Sternheim, Thea (1883-1971)

Thea Bauer est née à Neuss (Allemagne) et est décédée à Bâle (Suisse). Son père, industriel prospère, lui a laissé une belle fortune. Épouse de l’écrivain Karl Sternheim, elle a utilisé le nom de son mari et Hubert Roland le conserve dans l’article qui sert de base à cette notice, « Les carnets (Tagebücher) de Thea Sternheim 1914-1918 : For privé, socialisation et engagement en Belgique occupée », publié dans Écrire en guerre, 1914-1918, Des archives privées aux usages publics, sous la direction de Philippe Henwood et Paule René-Bazin, Rennes, PUR, 2016, p. 43-56. Elle a tenu des carnets personnels depuis l’année 1903. « Pour qui est-ce que j’écris le Carnet, en réalité ? D’abord pour moi. Et ensuite pour qui ? Peut-être pour personne. Peut-être ne le donnerai-je ni à Karl ni aux enfants et que je le détruirai », écrivait-elle le 5 septembre 1918. En fait elle les a conservés et ils sont déposés au Deutsches Literaturarchiv Marbach. La partie 1903-1925 a été éditée en 2002 avec quelques passages effacés, vraisemblablement par elle-même.
Chrétienne, elle a aussi un idéal de cosmopolitisme hérité des Lumières, caractéristique d’une bourgeoisie cultivée. Elle avait un large réseau de sociabilité dans le monde de l’industrie et de la politique, comme de l’art et de la littérature. Sa collection de tableaux comprenait des Renoir, Matisse, Gauguin.
En 1913, la famille s’installe en Belgique dans un domaine proche de Bruxelles. Elle doit quitter le pays à l’automne 1914 mais revient au printemps 1916, se considérant comme « occupante contre son gré ». Ses carnets décrivent la vie quotidienne, culturelle, politique en Belgique occupée par l’armée allemande. Elle critique les excès de patriotisme du cardinal Mercier. Au cours d’un séjour en Allemagne, elle dénonce les industriels de Rhénanie qui ne pensent qu’à accumuler les profits, et elle raconte une discussion avec un noble allemand à propos des exactions de l’armée impériale en Belgique. Ce comte lui répondit : « Nous avons été attaqués par la Belgique. » (Donald Trump et ses amis ajouteraient : « point barre » !)

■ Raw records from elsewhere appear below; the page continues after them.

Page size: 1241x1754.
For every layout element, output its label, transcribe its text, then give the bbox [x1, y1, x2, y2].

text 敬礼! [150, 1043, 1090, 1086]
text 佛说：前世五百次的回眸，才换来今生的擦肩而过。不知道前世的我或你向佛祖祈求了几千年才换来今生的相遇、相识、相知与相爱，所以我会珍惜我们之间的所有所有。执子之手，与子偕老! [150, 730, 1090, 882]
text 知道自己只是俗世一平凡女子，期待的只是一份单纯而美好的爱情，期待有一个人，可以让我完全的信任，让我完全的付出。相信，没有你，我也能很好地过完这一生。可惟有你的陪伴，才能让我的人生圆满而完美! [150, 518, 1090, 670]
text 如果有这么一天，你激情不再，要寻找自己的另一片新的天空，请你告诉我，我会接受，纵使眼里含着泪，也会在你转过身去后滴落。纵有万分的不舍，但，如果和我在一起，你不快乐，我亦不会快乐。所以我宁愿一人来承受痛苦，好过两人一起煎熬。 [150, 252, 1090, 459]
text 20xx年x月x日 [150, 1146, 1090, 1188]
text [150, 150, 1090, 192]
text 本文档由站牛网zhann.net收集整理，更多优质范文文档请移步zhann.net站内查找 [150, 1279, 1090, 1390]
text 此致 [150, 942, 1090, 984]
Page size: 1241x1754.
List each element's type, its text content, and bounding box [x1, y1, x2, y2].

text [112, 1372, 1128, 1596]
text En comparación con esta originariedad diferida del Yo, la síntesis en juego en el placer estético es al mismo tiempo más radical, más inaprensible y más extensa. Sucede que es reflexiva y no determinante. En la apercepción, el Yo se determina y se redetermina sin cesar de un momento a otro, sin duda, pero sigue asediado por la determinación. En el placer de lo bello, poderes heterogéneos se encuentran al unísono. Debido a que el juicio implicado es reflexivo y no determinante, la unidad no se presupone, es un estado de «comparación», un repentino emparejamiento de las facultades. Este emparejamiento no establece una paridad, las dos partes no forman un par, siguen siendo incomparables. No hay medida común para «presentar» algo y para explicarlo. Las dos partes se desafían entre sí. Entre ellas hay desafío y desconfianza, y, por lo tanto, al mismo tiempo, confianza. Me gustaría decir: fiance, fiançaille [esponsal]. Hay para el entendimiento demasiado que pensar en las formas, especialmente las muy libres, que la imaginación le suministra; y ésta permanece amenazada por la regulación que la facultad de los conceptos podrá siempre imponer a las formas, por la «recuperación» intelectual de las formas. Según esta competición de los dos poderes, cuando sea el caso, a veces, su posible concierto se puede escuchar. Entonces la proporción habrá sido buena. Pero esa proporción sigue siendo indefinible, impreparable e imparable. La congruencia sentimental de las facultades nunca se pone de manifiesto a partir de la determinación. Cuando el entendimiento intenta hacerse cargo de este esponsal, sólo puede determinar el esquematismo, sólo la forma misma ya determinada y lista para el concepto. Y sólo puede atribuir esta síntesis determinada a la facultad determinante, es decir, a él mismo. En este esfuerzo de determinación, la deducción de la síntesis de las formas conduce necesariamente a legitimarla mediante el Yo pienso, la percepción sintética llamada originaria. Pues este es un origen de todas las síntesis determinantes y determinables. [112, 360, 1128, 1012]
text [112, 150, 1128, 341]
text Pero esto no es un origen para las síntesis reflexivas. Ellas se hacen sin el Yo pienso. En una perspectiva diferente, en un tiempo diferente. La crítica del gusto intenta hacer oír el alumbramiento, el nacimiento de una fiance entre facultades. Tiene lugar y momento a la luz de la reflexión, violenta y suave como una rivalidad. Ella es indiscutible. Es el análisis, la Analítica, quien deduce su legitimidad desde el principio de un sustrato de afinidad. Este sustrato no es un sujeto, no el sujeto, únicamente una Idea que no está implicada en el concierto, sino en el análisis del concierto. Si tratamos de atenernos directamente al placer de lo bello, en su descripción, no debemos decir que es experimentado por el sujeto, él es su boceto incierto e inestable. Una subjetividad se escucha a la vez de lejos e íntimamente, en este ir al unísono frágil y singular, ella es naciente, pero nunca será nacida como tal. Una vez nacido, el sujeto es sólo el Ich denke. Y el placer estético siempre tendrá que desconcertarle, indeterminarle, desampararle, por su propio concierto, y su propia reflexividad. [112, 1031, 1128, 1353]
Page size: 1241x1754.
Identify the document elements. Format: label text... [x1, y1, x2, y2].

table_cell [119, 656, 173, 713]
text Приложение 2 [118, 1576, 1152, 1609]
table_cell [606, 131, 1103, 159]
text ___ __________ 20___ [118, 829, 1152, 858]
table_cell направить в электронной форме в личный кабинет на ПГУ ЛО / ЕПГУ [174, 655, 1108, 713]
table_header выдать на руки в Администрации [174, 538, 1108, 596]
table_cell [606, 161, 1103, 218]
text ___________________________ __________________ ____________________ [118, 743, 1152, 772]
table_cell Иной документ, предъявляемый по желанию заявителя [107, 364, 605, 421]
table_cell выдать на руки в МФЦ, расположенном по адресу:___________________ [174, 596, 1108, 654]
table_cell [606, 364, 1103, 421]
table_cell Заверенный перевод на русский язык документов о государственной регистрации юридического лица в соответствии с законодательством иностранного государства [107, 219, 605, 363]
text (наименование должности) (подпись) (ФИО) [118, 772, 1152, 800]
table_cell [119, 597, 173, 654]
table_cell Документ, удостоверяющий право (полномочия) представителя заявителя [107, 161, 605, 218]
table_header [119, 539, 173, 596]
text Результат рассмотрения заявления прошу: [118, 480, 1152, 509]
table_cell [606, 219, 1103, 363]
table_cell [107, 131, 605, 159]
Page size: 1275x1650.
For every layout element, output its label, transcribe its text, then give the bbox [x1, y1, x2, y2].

Pour Thea, la guerre a été le naufrage de la civilisation. Il faudrait bâtir autre chose sur les ruines du nationalisme.
Réfugiée en France lors de l’arrivée des nazis au pouvoir. Elle compte André Gide dans ses relations et celui-ci lui facilite la sortie du camp de Gurs où elle est internée quelque temps en 1940.